RxJS operator for mapping multiple consecutively emitted values at once

Downloads

6

Readme

Observable#consecutive

Custom RxJS 5 operator for mapping several consecutively emitted values at once.

Motivation

Say you want to compare every emitted value with previous one.

You could compose such a chain in RxJS:

function compare(a, b) {
    return a < b;
}

const comparisonResults = values              // Observable of a < b comparison results (booleans);
    .bufferCount(2, 1)
    .takeWhile(values => values.length === 2) // When completing bufferCount emits values 
                                              // that were left over in buffer at that 
                                              // moment - we don't want that.
    .map(([a, b]) => compare(a, b));

consecutive allows you to write:

const comparisons = values.consecutive(compare); // Note how we pass compare function
                                                 // directly as argument.

consecutive decides based on length of passed function (number of arguments it has in definition) how many values it should buffer. It guarantees that passed function will be always called with as many parameters as it expects.

What is needed: Reproduce word for word the stretch of the consecutive operator readme from "consecutive decides based" through "as it expects.". The items that follow play no part in the work here.

Dataset extract:
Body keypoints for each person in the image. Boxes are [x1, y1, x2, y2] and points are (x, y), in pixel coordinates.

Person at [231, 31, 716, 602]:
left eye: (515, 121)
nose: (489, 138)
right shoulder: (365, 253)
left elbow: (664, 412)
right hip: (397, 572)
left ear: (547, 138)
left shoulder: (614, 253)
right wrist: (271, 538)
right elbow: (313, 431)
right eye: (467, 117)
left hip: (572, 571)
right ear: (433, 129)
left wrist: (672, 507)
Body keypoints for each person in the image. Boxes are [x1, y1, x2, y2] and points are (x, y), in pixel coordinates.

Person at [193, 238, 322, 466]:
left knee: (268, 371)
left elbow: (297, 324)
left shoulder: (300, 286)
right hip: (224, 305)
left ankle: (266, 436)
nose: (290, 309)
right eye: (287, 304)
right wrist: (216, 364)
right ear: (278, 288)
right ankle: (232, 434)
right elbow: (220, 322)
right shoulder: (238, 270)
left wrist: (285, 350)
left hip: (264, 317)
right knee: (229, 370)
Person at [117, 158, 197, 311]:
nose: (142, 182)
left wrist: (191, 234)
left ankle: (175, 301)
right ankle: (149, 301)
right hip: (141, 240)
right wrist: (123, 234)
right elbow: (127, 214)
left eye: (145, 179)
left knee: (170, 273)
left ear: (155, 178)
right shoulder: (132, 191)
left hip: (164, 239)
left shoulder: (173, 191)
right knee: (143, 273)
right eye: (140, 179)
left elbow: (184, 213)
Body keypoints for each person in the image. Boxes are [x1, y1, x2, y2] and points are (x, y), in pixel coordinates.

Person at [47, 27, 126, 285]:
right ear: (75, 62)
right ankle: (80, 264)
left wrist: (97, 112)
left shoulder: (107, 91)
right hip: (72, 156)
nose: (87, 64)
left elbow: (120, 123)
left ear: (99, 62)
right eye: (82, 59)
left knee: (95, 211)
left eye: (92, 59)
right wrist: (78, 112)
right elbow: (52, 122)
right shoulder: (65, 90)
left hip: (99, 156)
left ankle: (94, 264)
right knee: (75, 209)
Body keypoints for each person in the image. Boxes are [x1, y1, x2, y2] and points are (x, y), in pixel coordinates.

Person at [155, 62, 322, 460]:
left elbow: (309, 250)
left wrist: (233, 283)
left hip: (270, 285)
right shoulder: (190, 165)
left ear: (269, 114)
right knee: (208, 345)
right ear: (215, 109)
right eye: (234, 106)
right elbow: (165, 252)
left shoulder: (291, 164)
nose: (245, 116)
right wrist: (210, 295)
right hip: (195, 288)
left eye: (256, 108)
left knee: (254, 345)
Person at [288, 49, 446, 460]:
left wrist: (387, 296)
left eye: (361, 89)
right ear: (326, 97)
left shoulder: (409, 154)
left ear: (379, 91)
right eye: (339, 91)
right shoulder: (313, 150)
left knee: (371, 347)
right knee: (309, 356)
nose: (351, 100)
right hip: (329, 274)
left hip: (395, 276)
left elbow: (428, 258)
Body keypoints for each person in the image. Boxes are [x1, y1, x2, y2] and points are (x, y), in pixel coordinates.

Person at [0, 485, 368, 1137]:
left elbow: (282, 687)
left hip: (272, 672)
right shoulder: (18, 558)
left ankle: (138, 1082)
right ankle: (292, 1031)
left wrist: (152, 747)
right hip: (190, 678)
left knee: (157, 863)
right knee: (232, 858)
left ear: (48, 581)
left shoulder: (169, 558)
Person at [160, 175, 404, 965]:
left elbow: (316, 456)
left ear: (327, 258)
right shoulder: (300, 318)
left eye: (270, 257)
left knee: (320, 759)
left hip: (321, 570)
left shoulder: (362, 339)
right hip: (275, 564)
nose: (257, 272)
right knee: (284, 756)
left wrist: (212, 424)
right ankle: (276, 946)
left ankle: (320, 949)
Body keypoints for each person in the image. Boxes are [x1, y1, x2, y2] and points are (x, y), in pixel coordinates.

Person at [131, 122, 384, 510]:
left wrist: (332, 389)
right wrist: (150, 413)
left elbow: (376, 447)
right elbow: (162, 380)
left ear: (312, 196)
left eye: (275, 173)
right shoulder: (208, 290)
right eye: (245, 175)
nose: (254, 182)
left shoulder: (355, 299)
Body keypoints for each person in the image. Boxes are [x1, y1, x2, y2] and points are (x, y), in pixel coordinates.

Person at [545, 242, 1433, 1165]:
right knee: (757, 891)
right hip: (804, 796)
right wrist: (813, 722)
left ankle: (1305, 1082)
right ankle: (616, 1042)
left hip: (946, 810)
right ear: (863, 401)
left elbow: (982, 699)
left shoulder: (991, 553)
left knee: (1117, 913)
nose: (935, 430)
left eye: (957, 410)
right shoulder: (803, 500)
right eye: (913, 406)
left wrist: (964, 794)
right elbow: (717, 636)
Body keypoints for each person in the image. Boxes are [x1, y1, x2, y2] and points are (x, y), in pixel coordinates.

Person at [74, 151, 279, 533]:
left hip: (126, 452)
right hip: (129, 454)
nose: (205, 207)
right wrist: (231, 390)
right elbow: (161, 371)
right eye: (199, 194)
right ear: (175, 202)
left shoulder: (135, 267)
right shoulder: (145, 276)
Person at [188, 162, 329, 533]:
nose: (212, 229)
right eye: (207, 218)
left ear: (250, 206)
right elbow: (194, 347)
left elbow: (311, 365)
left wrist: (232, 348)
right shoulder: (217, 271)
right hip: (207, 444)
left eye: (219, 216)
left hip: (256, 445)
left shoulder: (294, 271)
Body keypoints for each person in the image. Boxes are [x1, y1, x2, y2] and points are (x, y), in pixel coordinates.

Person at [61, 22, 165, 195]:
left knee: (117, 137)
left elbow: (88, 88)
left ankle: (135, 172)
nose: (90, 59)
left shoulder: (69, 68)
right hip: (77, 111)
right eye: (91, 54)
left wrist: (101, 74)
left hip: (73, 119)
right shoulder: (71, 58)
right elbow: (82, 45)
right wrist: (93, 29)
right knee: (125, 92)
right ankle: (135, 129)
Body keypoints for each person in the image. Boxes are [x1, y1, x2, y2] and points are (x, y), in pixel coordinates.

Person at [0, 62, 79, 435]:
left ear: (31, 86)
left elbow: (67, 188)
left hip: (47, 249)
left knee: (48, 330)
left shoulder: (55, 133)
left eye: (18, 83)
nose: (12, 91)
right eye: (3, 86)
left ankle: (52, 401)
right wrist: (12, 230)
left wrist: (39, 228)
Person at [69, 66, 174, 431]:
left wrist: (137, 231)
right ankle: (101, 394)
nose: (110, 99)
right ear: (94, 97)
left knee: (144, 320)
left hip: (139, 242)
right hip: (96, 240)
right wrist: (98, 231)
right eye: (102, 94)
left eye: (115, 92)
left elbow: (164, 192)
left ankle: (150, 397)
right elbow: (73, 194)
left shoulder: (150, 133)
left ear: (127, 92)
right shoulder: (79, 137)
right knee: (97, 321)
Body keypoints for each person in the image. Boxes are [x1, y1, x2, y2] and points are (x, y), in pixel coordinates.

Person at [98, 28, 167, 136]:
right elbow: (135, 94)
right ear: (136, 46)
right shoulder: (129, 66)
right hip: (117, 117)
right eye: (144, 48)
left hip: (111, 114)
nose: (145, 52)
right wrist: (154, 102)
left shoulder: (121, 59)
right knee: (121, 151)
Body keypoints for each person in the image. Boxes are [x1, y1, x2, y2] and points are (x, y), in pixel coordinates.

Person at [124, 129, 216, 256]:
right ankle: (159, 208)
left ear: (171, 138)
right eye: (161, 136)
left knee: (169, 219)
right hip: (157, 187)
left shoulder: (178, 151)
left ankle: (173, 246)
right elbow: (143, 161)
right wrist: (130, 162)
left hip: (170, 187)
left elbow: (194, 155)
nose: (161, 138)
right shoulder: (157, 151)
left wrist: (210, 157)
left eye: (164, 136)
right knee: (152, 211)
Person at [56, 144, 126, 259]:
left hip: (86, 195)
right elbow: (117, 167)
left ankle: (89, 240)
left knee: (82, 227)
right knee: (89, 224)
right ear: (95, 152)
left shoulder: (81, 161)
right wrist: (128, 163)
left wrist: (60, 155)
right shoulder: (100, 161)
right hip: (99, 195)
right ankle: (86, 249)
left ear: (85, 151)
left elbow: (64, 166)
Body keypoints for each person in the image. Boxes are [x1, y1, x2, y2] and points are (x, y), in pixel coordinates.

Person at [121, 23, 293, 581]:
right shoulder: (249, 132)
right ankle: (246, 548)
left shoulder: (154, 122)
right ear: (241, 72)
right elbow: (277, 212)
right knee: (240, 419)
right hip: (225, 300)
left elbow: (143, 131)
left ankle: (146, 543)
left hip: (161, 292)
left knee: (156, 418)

Solution to the exercise:
consecutive decides based on length of passed function (number of arguments it has in definition) how many values it should buffer. It guarantees that passed function will be always called with as many parameters as it expects.